In 2018, the richest man in human history donated roughly 0.1 percent of his wealth to charity. Warren Buffett and Bill Gates, meanwhile, proved in a more giving mood, donating 3.9 percent and 2.6 percent, respectively, to charitable causes. For most other billionaires in the top twenty as ranked by net wealth, the figure was typically somewhere between 0.1% and 0.3% — which is not exactly “generous” as most of us understand it. Generosity, by definition, must involve a degree of sacrifice, and what, exactly, is a person worth billions giving up by shelling out a hundred million or so in support of a voluntarily chosen cause?
Not much — and, in fact, the question should really be inverted, because the enterprise of big philanthropy ultimately benefits the wealthy a great deal. Though this news is something less than earth shattering, a newly published review of scholarship surrounding elite giving in the United States and UK makes the case with particular force. Jointly authored by four academics based at different universities in Britain, “Elite philanthropy in the United States and United Kingdom in the new age of inequalities” both lends weight to the existing critiques of big philanthropy and offers some useful theoretical foundations for critics moving forward.
The authors begin by noting the flourishing of philanthropy and charitable societies during the first great period of inequality in the capitalist era — which extended from the mid-nineteenth century until early in the twentieth. “Then, as now,” they write,
entrepreneurial elites amassed vast fortunes while large numbers of people struggled to make ends meet. Civic‐minded entrepreneurs with the wherewithal to improve the lives of others led the way in solving many social problems created by industrialization and the triumph of capitalism.

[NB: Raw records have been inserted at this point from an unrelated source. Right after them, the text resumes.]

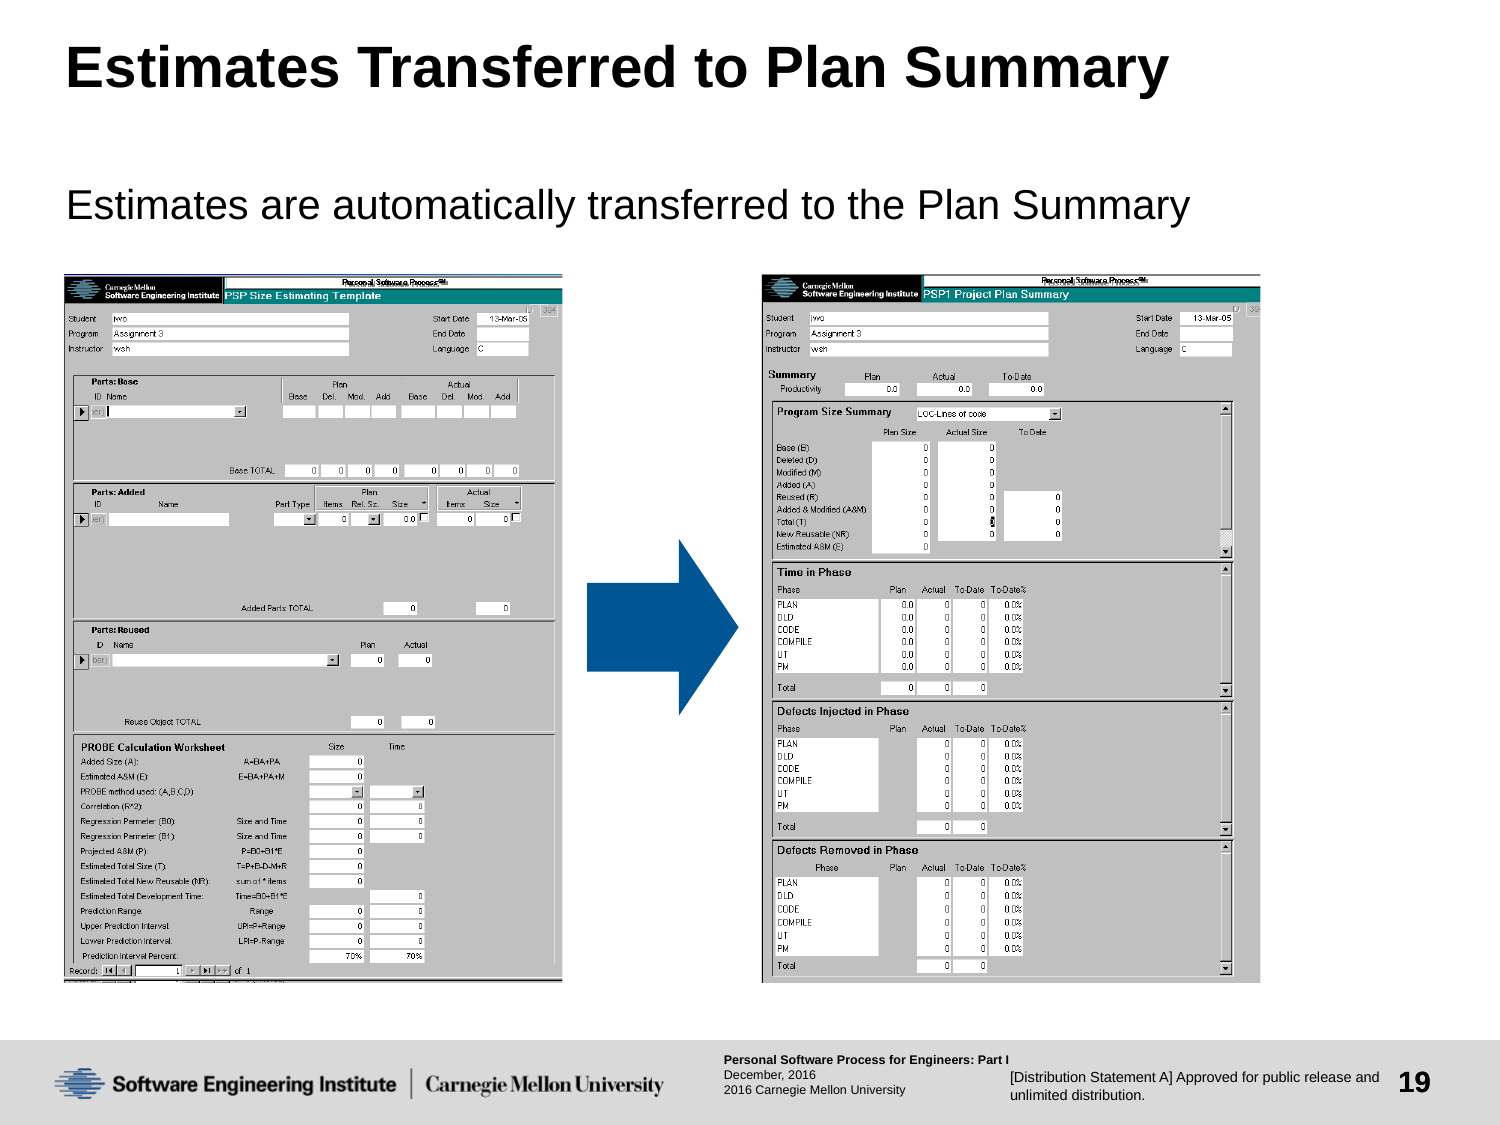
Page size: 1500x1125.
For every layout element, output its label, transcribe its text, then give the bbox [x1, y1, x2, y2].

picture [63, 274, 563, 983]
text_box [587, 538, 739, 716]
list Estimates are automatically transferred to the Plan Summary [65, 177, 1431, 1000]
title Estimates Transferred to Plan Summary [65, 37, 1313, 148]
picture [46, 1061, 673, 1104]
picture [761, 274, 1261, 983]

This wave of charity, as is now abundantly clear, did little to address the underlying causes of inequality, though, as the authors argue, it ultimately provided tremendous benefits to figures like Andrew Carnegie and the economic order in which he had made his wealth. Those benefits were tangible, though not always directly quantifiable: coming in the form of “improved relations between capital and labour, enhanced reputation and political capital.” Carnegie himself, in fact, made this at least partly explicit in The Gospel of Wealth, in which he argued that “the problem of our age is the proper administration of wealth, so that the ties of brotherhood may still bind together the rich and poor in harmonious relationship.”
In much the same vein, they argue, today’s elites practice charitable giving largely for personal benefit and because large-scale giving inevitably yields a kind of soft power. “Elite philanthropy,” the authors write,
is rarely a “pure gift” motivated solely by altruism; rather, it represents a means of converting surplus funds into prized alternative forms of capital. . . . On this analysis, elites are drawn to philanthropy not simply as a means of virtuously “giving back” to society, as is so often claimed, but also as an unimpeachable source of the complementary capitals needed to function effectively in the field of power.

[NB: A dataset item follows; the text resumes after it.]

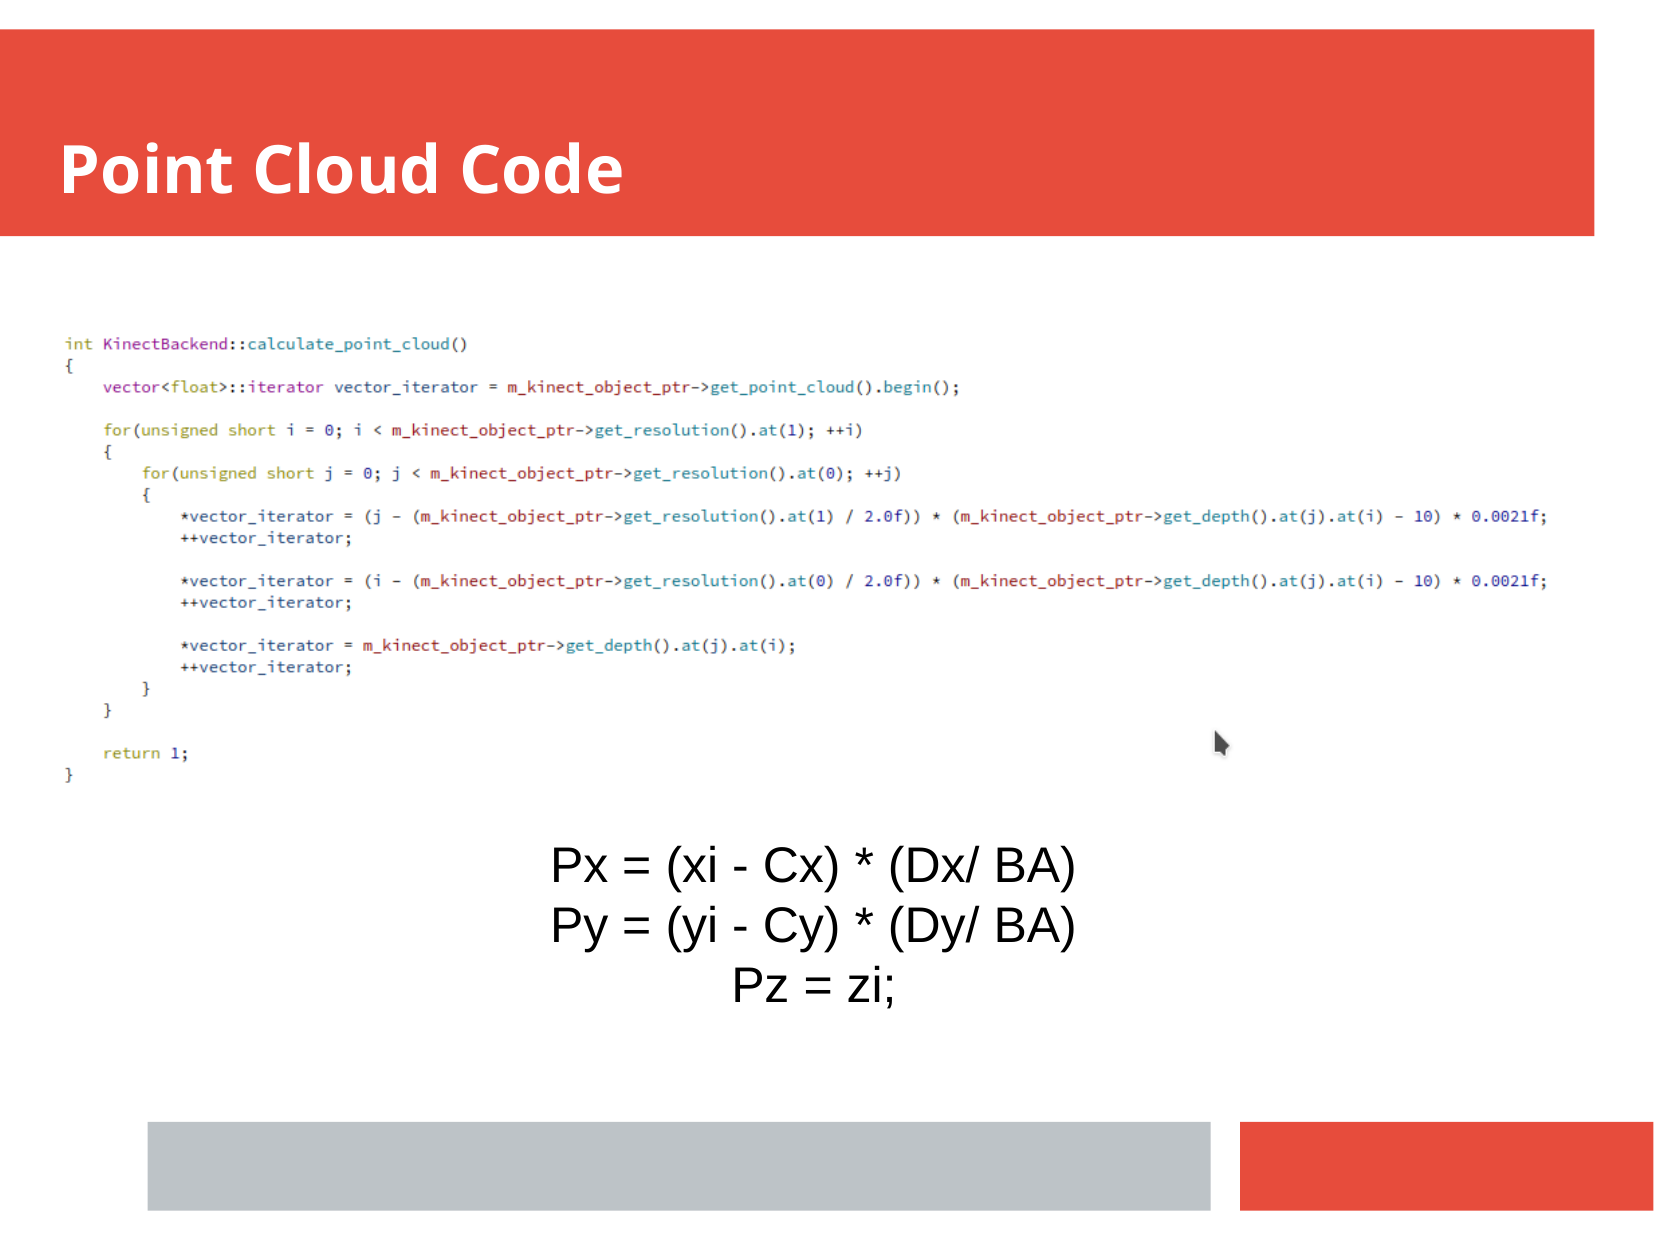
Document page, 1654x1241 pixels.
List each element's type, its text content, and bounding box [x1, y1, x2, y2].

picture [59, 324, 1565, 799]
title Point Cloud Code [59, 59, 1595, 207]
text_box Px = (xi - Cx) * (Dx/ BA) Py = (yi - Cy) * (Dy/ BA) Pz = zi; [60, 817, 1567, 1093]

Indeed, visit any hospital, museum, or university today and you’ll inevitably find the names of ultra-wealthy patrons emblazoned somewhere prominent for all to see. Scale this up to the commanding heights of big charity and you ultimately find figures like Bill Gates — who mysteriously increased his wealth by about 60 percent in roughly the decade and a half after pledging to give it all away. Gates’s giving may not have required much generosity on his part, but it certainly yielded big returns for his public reputation and, it would seem, for his own bottom line.
Elite philanthropy, far from being merely an inadequate solution to social problems, ultimately works to entrench and perpetuate them — offering a tiny handful of elites a useful vehicle for the purchase of virtue, and the soft power that comes with it, at the expense of the many.
Maybe it’s time we tried democracy instead.